Coordinator of Jewish Studies Sought

Welcome to a new My Machberet feature: job listings!

Today I learned that Queens College of The City University of New York is looking for a Coordinator of Jewish Studies for its Center for Jewish Studies. Salary range is indicated as $52,144-$67,092. This appears to be a writing-intensive job requiring a bachelor’s degree and four years of relevant experience; a master’s degree is preferred. A significant portion of the job seems connected with the Center’s Culture and Arts Program. You can read the full announcement here.

(What shall I call this [hopefully] recurring feature? For now, I think I’ll go with “J-Jobs,” as in “Jewish Jobs.” Any other suggestions?)

Blog Discovery: The Book of Life

I’ve just discovered The Book of Life, whose tagline reads “a podcast about Jewish people and the books we read.” I have to admit that I still haven’t fallen completely in love with podcasts, but the blog itself seems well worth reading, with lots of references to Jewish books, writers, and publishers. Host Heidi Estrin directs the library at Congregation B’nai Israel in Boca Raton, Florida, and participates in a number of Jewish book organizations/activities. This is a welcome addition to my link list.

Allegra Goodman’s New New Yorker Essay

I’ve just received the New Yorker‘s summer fiction issue, and while I have yet to read the issue’s fiction proper, I have managed to make my way already through some of its nonfiction essays penned by fiction writers. In this issue, those essays are grouped around the theme of “Faith and Doubt.”

And they include a piece by Allegra Goodman, which begins as follows: “As a young girl, I spent more time outside synagogues than in them. Services were long, and I always found some excuse to get away.” Read the rest here.

Another Stellar Essay from Jessica Apple

Jessica Apple has another must-read essay up on the Nextbook site.

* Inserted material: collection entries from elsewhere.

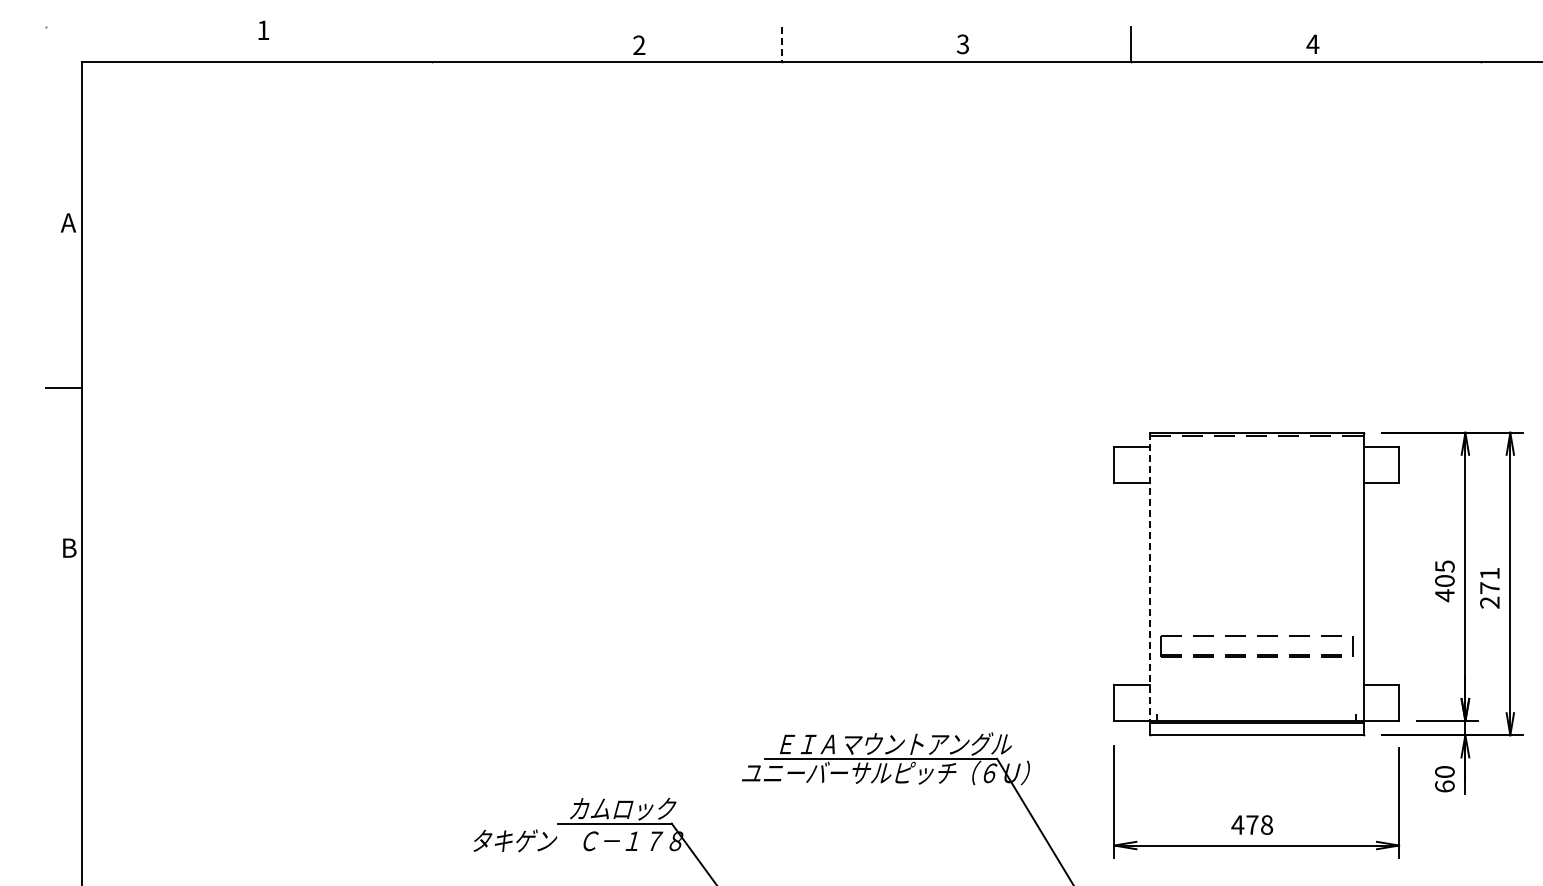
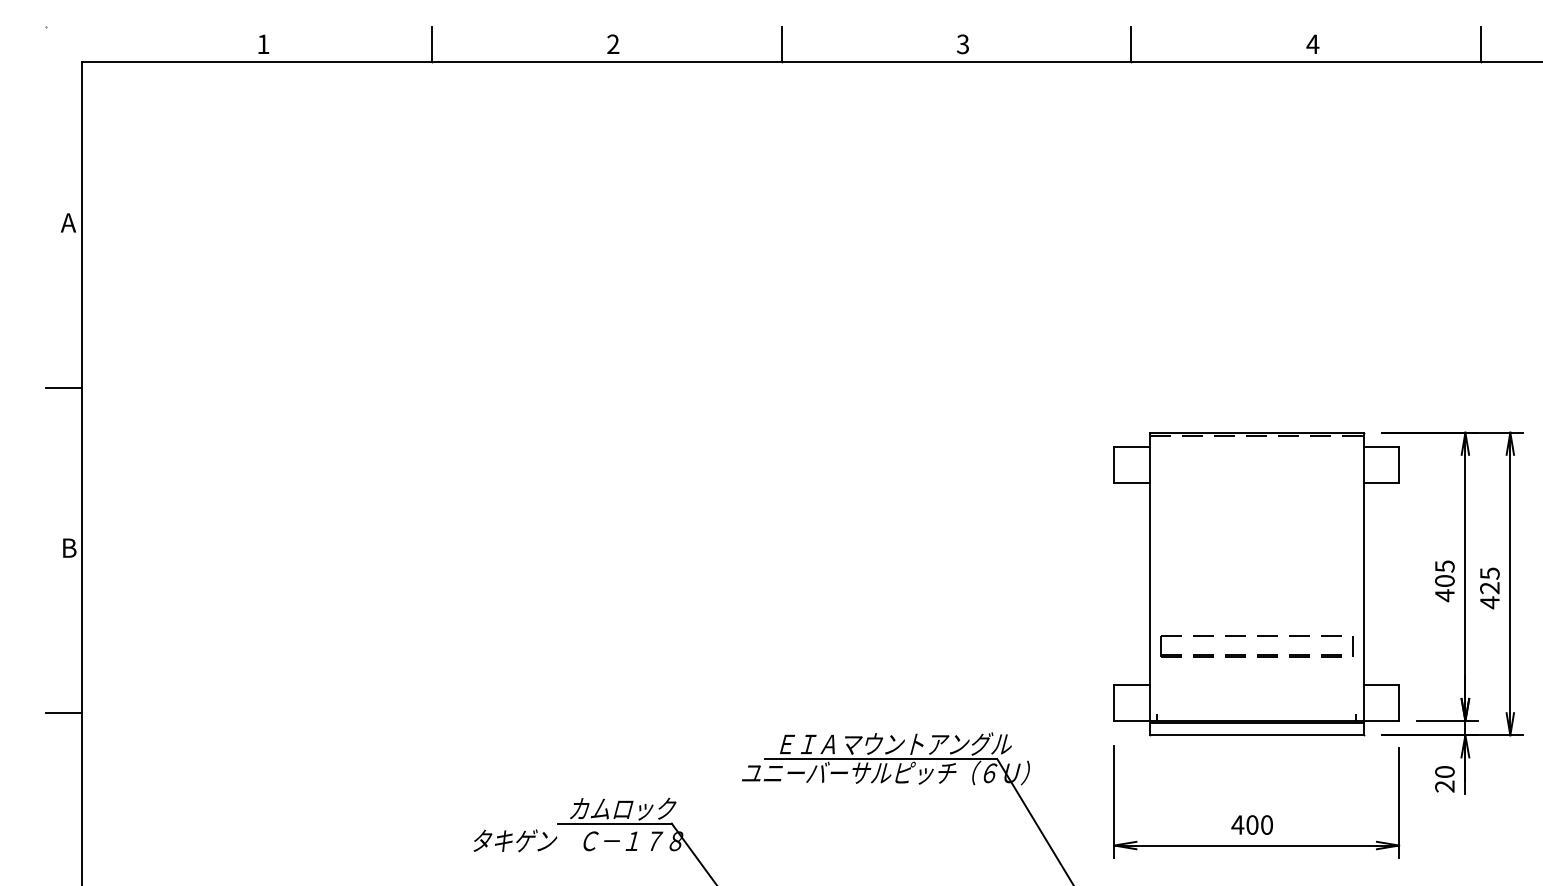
text at (263, 29) position: (263, 29) -> (263, 43)
line at (431, 44): none -> present
text at (639, 44) position: (639, 44) -> (613, 43)
line at (781, 44): dashed -> solid
line at (1481, 44): none -> present
line at (1149, 577): dashed -> solid
text at (1489, 588): 271 -> 425
line at (63, 712): none -> present
text at (1444, 786): 60 -> 20
text at (1259, 824): 478 -> 400
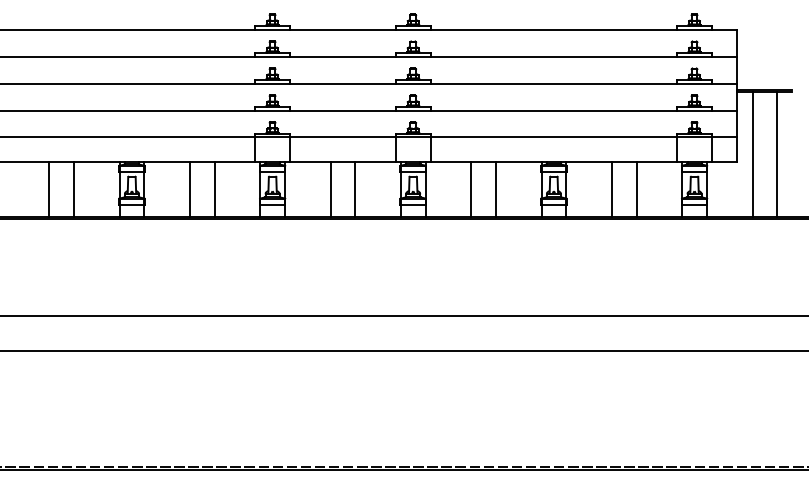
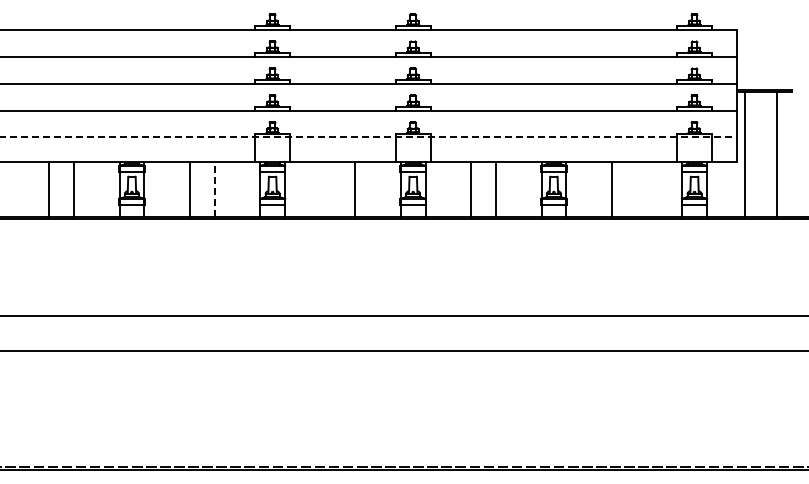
line at (369, 137): solid -> dashed
line at (752, 154) position: (752, 154) -> (744, 154)
line at (214, 189): solid -> dashed
line at (330, 189): present -> none
line at (636, 189): present -> none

Here are the opening paragraphs:

As a child in Houston, safe within the miniature shtetl of my grandparents’ bayou-side home, I never felt my life was in danger because I was Jewish. I felt comfortable as a Jewish Texan and could easily have waved a Texas flag which bore a Star of David instead of the Lone Star. But more than ten years ago, by the time I decided to move to Israel, I knew Jewish had trumped Texan. Now I’m the mother of two Israeli-born sons, Tom and Guy, and I’m astounded, because last month during Pesach they cornered me and asked me if I’m really Jewish. “But you don’t know anything,” Tom told me after the Seder. “You just make up the words to the songs.” Then Guy added, “And you never went to the army. And you don’t even know how old Israel is going to be.”

“Sixty,” I said.

“No,” Guy said. “Fifty-ten. After fifty-nine comes fifty-ten.”

On Israel’s fifty-tenth birthday, from the window of our Tel Aviv apartment, the boys and I watched the Israeli Air Force flex its muscles with a celebratory air show. Tom and Guy saw a few planes swooping over the Mediterranean and then went back to something more interesting—their Sony PlayStation. I’d been curious to see Tom’s reaction to Independence Day, since the message he’d brought home from school after two months of back-to-back holiday studies had surprised me. After learning about Purim, Passover, Holocaust Remembrance Day, and Memorial Day, this is what Tom said: “Everybody wants to kill us. Haman, Pharaoh, Hitler, Arabs. Everybody wants to kill us.”

I can’t tell Tom he’s wrong. I do make up the words to songs in Hebrew (and in English). And I can’t lie to him and tell him that no one wants to kill Jews, nor do I want to diminish the suffering of our ancestors. But I had the notion that living in Israel I’d be passing on Jewish history and tradition to my children without the paranoia and fear my grandparents so expertly passed on to me.

Read the rest here.

More About That Other N-word

Today I found myself on a college campus, in the departmental offices for an academic area that essentially combines elements of ethnic studies and regional studies. The only identifying detail I’ll add is that the department is not one that focuses on Middle Eastern studies, Islamic studies, or anything similar.

Nonetheless, on a bulletin board devoted to editorials and articles directly related to the department’s focus, I found another item. With the falsely academic title of “Nakbah 101,” this small poster purported to instruct newcomers on the essentials of that subject, complete with explanations on “why Israel is a racist state” and “how the US contributes to the continuing ethnic cleansing of Palestinians.” Toward the end there were tips on “what you can do” to “help.”

Alone in the hallway (save, perhaps, for a surveillance camera), I didn’t need anyone to tell me what to do. I removed the poster from the bulletin board. I was angry, yes. But I was also proud of my small, silent act of protest.